PROMPT:
Reproduce the entries from the beginning through the line containing "genus: Schoenoplectus", changing every instance of "common name" to "vernacular name" and leaving all other text unchanged.

____________

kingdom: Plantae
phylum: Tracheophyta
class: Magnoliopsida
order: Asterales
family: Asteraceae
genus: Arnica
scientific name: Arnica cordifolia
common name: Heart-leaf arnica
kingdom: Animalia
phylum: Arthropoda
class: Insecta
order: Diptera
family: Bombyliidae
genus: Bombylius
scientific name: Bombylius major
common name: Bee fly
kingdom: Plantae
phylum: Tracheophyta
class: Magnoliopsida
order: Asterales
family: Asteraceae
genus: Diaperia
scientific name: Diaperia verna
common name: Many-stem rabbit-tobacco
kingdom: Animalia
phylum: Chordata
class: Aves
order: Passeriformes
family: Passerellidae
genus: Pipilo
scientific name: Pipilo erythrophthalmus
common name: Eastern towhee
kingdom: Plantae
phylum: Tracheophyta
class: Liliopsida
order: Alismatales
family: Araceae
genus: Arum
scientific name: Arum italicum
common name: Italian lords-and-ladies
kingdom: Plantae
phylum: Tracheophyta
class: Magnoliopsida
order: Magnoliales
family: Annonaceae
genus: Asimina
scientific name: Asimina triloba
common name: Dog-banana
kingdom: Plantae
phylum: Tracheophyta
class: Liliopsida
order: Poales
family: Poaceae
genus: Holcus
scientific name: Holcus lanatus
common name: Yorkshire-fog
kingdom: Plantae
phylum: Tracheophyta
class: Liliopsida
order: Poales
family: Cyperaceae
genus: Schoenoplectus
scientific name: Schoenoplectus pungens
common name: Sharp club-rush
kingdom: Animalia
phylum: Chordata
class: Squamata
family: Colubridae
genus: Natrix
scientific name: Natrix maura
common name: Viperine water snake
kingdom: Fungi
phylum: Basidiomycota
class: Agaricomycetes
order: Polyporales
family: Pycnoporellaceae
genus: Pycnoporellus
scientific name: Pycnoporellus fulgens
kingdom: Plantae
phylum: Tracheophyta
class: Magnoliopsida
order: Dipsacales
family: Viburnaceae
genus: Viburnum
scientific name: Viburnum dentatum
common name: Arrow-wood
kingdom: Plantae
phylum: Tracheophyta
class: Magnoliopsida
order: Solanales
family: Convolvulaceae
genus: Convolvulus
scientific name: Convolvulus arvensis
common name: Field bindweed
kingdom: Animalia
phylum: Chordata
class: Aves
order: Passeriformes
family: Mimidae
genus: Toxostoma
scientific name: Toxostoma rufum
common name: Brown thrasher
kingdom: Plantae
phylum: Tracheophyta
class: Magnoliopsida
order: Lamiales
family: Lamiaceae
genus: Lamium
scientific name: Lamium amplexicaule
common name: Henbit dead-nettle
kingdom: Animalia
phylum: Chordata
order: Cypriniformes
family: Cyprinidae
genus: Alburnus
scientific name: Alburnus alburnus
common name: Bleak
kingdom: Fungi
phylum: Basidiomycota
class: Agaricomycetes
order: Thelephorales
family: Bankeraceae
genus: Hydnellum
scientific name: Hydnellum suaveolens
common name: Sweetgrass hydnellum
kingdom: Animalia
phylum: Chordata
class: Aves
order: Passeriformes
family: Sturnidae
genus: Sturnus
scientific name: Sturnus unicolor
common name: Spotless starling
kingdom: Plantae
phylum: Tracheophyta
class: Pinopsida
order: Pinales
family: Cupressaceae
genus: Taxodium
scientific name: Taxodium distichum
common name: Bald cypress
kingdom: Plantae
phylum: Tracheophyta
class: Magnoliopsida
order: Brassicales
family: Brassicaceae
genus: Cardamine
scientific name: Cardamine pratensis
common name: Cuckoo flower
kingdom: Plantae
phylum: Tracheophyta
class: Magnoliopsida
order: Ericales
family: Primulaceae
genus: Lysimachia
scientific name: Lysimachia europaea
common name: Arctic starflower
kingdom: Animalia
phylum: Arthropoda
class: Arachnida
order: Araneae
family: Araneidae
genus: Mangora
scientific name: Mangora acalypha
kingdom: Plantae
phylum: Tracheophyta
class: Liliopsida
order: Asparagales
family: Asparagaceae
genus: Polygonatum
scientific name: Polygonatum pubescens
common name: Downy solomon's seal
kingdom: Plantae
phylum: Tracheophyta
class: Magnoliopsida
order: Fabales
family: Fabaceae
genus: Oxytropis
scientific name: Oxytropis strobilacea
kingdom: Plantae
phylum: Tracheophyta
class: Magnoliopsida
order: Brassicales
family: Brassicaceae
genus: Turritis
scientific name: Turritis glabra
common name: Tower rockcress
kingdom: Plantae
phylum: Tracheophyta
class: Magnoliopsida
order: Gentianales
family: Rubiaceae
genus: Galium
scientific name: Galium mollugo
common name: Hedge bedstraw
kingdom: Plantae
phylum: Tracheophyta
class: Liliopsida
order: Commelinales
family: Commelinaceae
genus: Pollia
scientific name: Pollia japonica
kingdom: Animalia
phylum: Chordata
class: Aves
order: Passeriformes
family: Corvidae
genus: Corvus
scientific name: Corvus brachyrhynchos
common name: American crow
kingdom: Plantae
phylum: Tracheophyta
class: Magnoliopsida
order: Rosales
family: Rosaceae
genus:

____________

RESULT:
kingdom: Plantae
phylum: Tracheophyta
class: Magnoliopsida
order: Asterales
family: Asteraceae
genus: Arnica
scientific name: Arnica cordifolia
vernacular name: Heart-leaf arnica
kingdom: Animalia
phylum: Arthropoda
class: Insecta
order: Diptera
family: Bombyliidae
genus: Bombylius
scientific name: Bombylius major
vernacular name: Bee fly
kingdom: Plantae
phylum: Tracheophyta
class: Magnoliopsida
order: Asterales
family: Asteraceae
genus: Diaperia
scientific name: Diaperia verna
vernacular name: Many-stem rabbit-tobacco
kingdom: Animalia
phylum: Chordata
class: Aves
order: Passeriformes
family: Passerellidae
genus: Pipilo
scientific name: Pipilo erythrophthalmus
vernacular name: Eastern towhee
kingdom: Plantae
phylum: Tracheophyta
class: Liliopsida
order: Alismatales
family: Araceae
genus: Arum
scientific name: Arum italicum
vernacular name: Italian lords-and-ladies
kingdom: Plantae
phylum: Tracheophyta
class: Magnoliopsida
order: Magnoliales
family: Annonaceae
genus: Asimina
scientific name: Asimina triloba
vernacular name: Dog-banana
kingdom: Plantae
phylum: Tracheophyta
class: Liliopsida
order: Poales
family: Poaceae
genus: Holcus
scientific name: Holcus lanatus
vernacular name: Yorkshire-fog
kingdom: Plantae
phylum: Tracheophyta
class: Liliopsida
order: Poales
family: Cyperaceae
genus: Schoenoplectus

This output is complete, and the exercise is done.